The stratospheric contribution to tropospheric ozone has long been a topic of much debate over the past few decades. In this study, we leveraged multiple datasets from surface, sounding and satellite observations to reanalysis datasets, along with a global chemical transport model (Global Nested Air Quality Prediction Modelling System, GNAQPMS) to investigate the impact of a stratospheric-to-tropospheric transport (STT) event characterized by long duration and wide range in the summer on surface high ozone episodes over heavily industrialized regions in northern China. In 14–18 August 2019, the ERA5 reanalysis datasets showed a potential vorticity (PV) tongue and a deep, upper-level trough penetrate towards 35° N over the North China Plain (NCP), indicating the occurrence of a stratospheric intrusion. From Atmospheric Infrared Sounder (AIRS) measurements, we found that the ozone-rich, stratospheric air mass had been injected into the lower altitudes. The GNAQPMS generally captured the featured layers, although there was a slight underestimation in the low troposphere.
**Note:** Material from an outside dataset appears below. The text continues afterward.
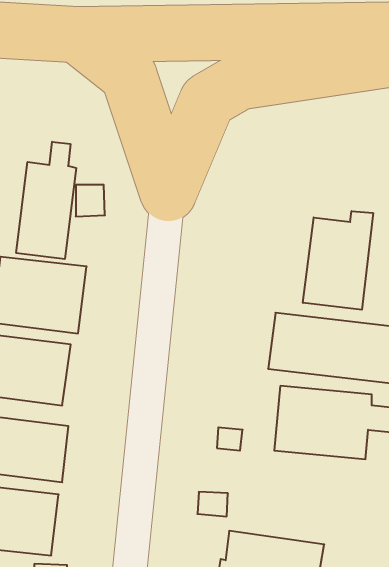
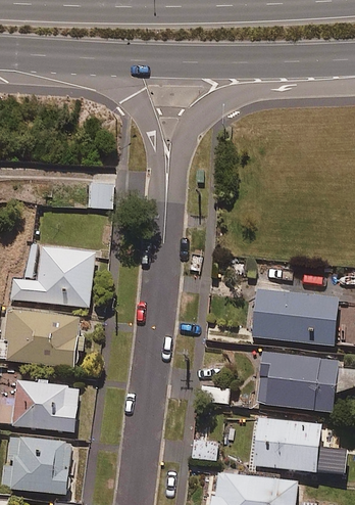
building: [16,142,76,259] -> none
building: [303,211,373,310] -> none
building: none -> [251,419,328,473]

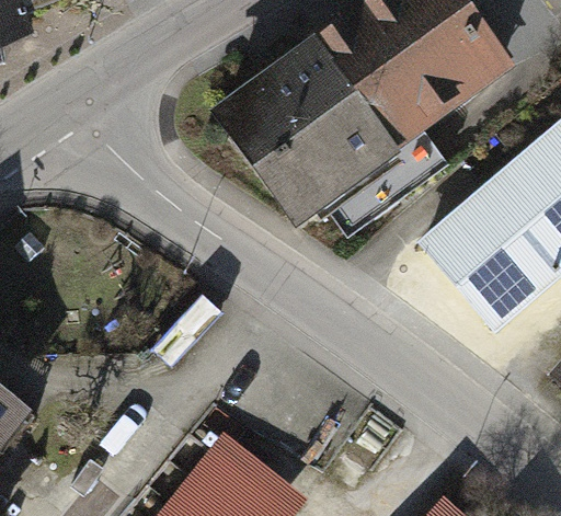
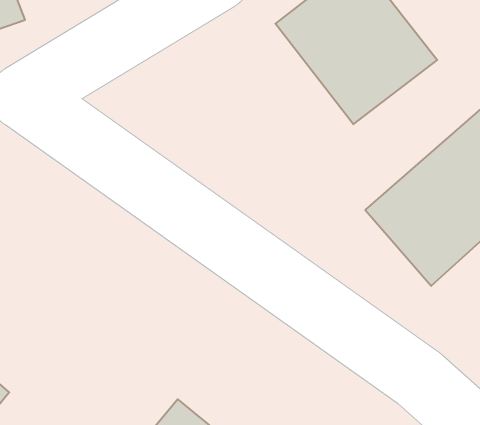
building: [214,30,410,215] -> none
The averaged magnitudes of stratospheric contribution (O3S) and percentage (O3F) simulated by GNAQPMS were 3–20 μg m−3 and 6%–20%, respectively, while the Whole Atmosphere Community Climate Model (WACCM) indicated a higher stratospheric contribution by 3–5 μg m−3. Through this study, we give our opinions on the controversial topic of a more thorough understanding of the influence of natural processes apart from anthropogenic emissions, even in a heavily polluted region during summer.